# ezjail vs. building jails



## gpatrick (Feb 2, 2010)

Is there a good reason to build jails or is it just simpler to use ezjail?


----------



## rhyous (Feb 2, 2010)

I didn't know ezjail existed. I looked it up real quick.  It seems to me that ezjail isn't just building the jail for you, it is doing more.  See a list here:
http://erdgeist.org/arts/software/ezjail/#Overview

If you are fine with how it builds the jail for you, and you like how it provides these extra features, use it.

If you are only going to have one jail, and you want to customize the management yourself, then you might not want ezjail and you might want to make the jail yourself.

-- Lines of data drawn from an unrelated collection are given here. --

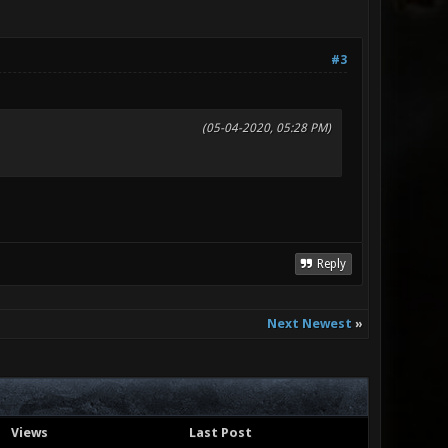
#3
(05-04-2020, 05:28 PM)
Reply
Next Newest
»
Views
Last Post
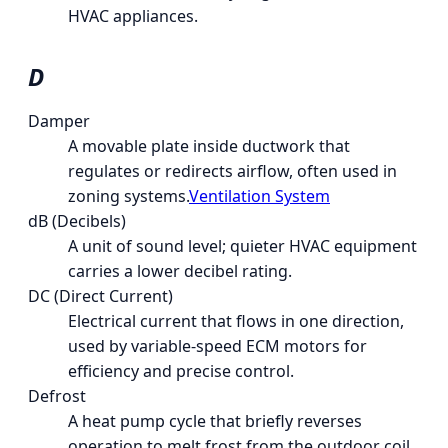
HVAC appliances.
D
Damper
A movable plate inside ductwork that
regulates or redirects airflow, often used in
zoning systems.
Ventilation System
dB (Decibels)
A unit of sound level; quieter HVAC equipment
carries a lower decibel rating.
DC (Direct Current)
Electrical current that flows in one direction,
used by variable-speed ECM motors for
efficiency and precise control.
Defrost
A heat pump cycle that briefly reverses
operation to melt frost from the outdoor coil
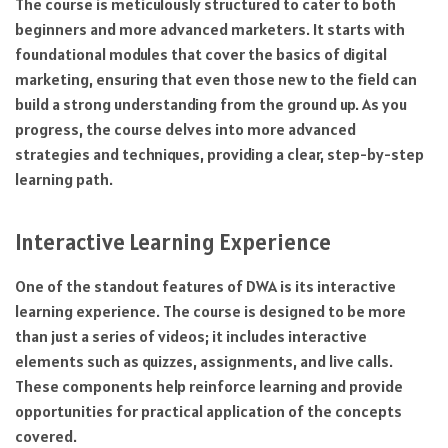
The course is meticulously structured to cater to both
beginners and more advanced marketers. It starts with
foundational modules that cover the basics of digital
marketing, ensuring that even those new to the field can
build a strong understanding from the ground up. As you
progress, the course delves into more advanced
strategies and techniques, providing a clear, step-by-step
learning path.
Interactive Learning Experience
One of the standout features of DWA is its interactive
learning experience. The course is designed to be more
than just a series of videos; it includes interactive
elements such as quizzes, assignments, and live calls.
These components help reinforce learning and provide
opportunities for practical application of the concepts
covered.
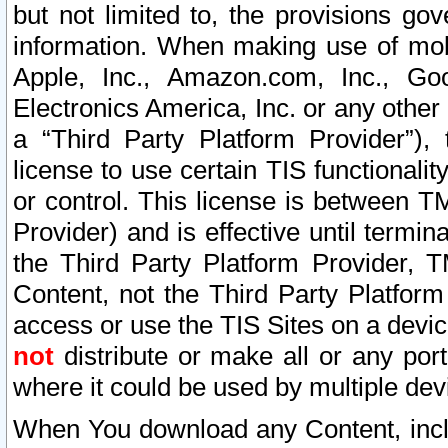
but not limited to, the provisions gov
information. When making use of mobi
Apple, Inc., Amazon.com, Inc., Goo
Electronics America, Inc. or any other 
a “Third Party Platform Provider”), 
license to use certain TIS functionali
or control. This license is between 
Provider) and is effective until ter
the Third Party Platform Provider, T
Content, not the Third Party Platform
access or use the TIS Sites on a devi
not
distribute or make all or any por
where it could be used by multiple dev
When You download any Content, incl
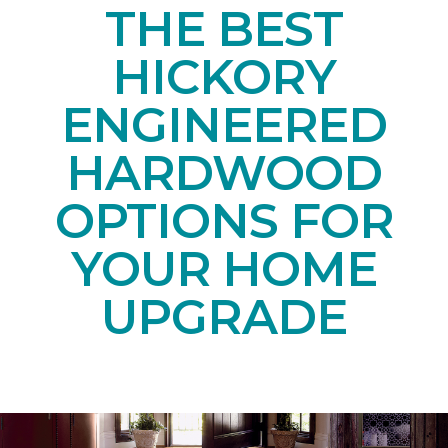
THE BEST
HICKORY
ENGINEERED
HARDWOOD
OPTIONS FOR
YOUR HOME
UPGRADE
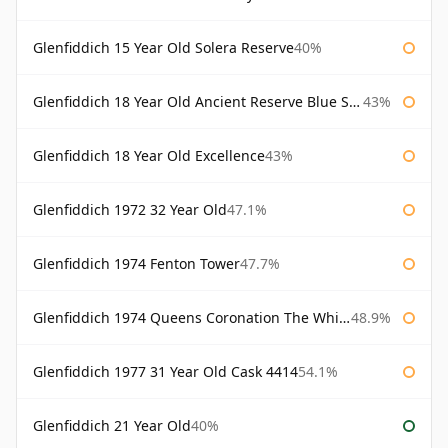
Glenfiddich 15 Year Old Solera Reserve
40%
Glenfiddich 18 Year Old Ancient Reserve Blue Spode
43%
Glenfiddich 18 Year Old Excellence
43%
Glenfiddich 1972 32 Year Old
47.1%
Glenfiddich 1974 Fenton Tower
47.7%
Glenfiddich 1974 Queens Coronation The Whisky Exchange
48.9%
Glenfiddich 1977 31 Year Old Cask 4414
54.1%
Glenfiddich 21 Year Old
40%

Thanks for the post on ezjail, since it is the first time I have come across it, you have given me something to learn.


----------



## lifanov (Feb 2, 2010)

I would like to offer an alternative.
I just wrote it up a moment ago.
http://lifanov.com/doc/unionfsJail.html
It's easy to manage and offers a lot more flexibility than ezjail (ezjail doesn't allow the use of multiple ip addresses or vnets without much pain).


----------



## Artefact2 (Feb 2, 2010)

lifanov said:
			
		

> I would like to offer an alternative.
> I just wrote it up a moment ago.
> http://lifanov.com/doc/unionfsJail.html
> It's easy to manage and offers a lot more flexibility than ezjail (ezjail doesn't allow the use of multiple ip addresses or vnets without much pain).



That really seems cool.

Too bad I can't use it... Doesn't seem to work with ZFS.


----------



## lifanov (Feb 2, 2010)

I updated the page.
There is a new page at http://lifanov.com/doc/unionfsJailZFS.html


----------



## solskogen (Feb 7, 2010)

Cool, lifanov. But the last thing I heard about unionfs is that is it really slow


----------



## dennylin93 (Feb 7, 2010)

Although ezjails might provide a bit of convenience, sometimes custom scripts are preferred because they're much more flexible. Downside is that you have to write a lot of code yourself.

Try out ezjails and see if it fits your needs. If it doesn't, there's always time to write some custom scripts.


----------